Quando muitos expõem em seus discursos que desejariam um terceiro nome, uma terceira força, um nome de centro, na verdade não compreendem que, no atual cenário, como já foi num passado recente, Lula é o centro: não é revolucionário, é conciliador e tem perfil que agrega. É isso que as pesquisas qualitativas e quantitativas mostram exaustivamente desde 2020 e mais claramente ainda em 2022 e é confirmado pela construção das alianças não só com vistas ao processo eleitoral, mas de olho no possível futuro governo.
Então, de onde veio essa lorota da polarização?

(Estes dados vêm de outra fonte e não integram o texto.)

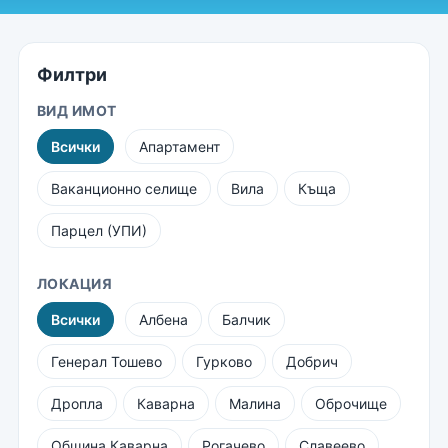
Филтри
ВИД ИМОТ
Всички
Апартамент
Ваканционно селище
Вила
Къща
Парцел (УПИ)
ЛОКАЦИЯ
Всички
Албена
Балчик
Генерал Тошево
Гурково
Добрич
Дропла
Каварна
Малина
Оброчище
Община Каварна
Рогачево
Славеево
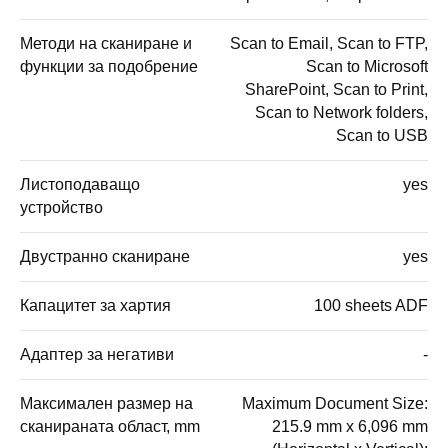
Методи на сканиране и
Scan to Email, Scan to FTP,
функции за подобрение
Scan to Microsoft
SharePoint, Scan to Print,
Scan to Network folders,
Scan to USB
Листоподаващо
yes
устройство
Двустранно сканиране
yes
Капацитет за хартия
100 sheets ADF
Адаптер за негативи
-
Максимален размер на
Maximum Document Size:
сканираната област, mm
215.9 mm x 6,096 mm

Bem, para que a extrema-direita pudesse ascender ao poder, e isso não foi um caso só do Brasil, havia a necessidade da materialização de um discurso ultrarradical para capitanear para si a identidade anti-petista. Essa missão foi encampada por Bolsonaro e a estratégia foi somada à defesa de um conjunto de ideias na economia, na educação e em outras áreas de uma maneira tal que, de acordo com a narrativa deste grupo, quem não apoiasse ou se contrapusesse às ideias da extrema-direita, seria interpretado como sendo membro da esquerda ou mesmo da extrema-esquerda. Para dar um exemplo atual, defender vacina e ciência passou a significar uma atitude de comunistas, petistas e esquerdistas… então, pelo caminho do debate de opiniões divergentes, baseadas em falsas equivalências e alimentadas full time por meio das redes e mídias sociais, consolidou-se a sensação de polarização e a necessidade de combater o mal, sendo “o mal” tudo aquilo diferente do que eu penso.
O curioso é que mesmo aqueles que criticam a imaginária “polarização” parecem não tomar ao menos a atitude de apontar outros nomes nas pesquisas de opinião. É como se no íntimo fossem eleitores dos dois principais candidatos, mas, por razões diversas, não têm coragem de manifestar a preferência por um ou por outro.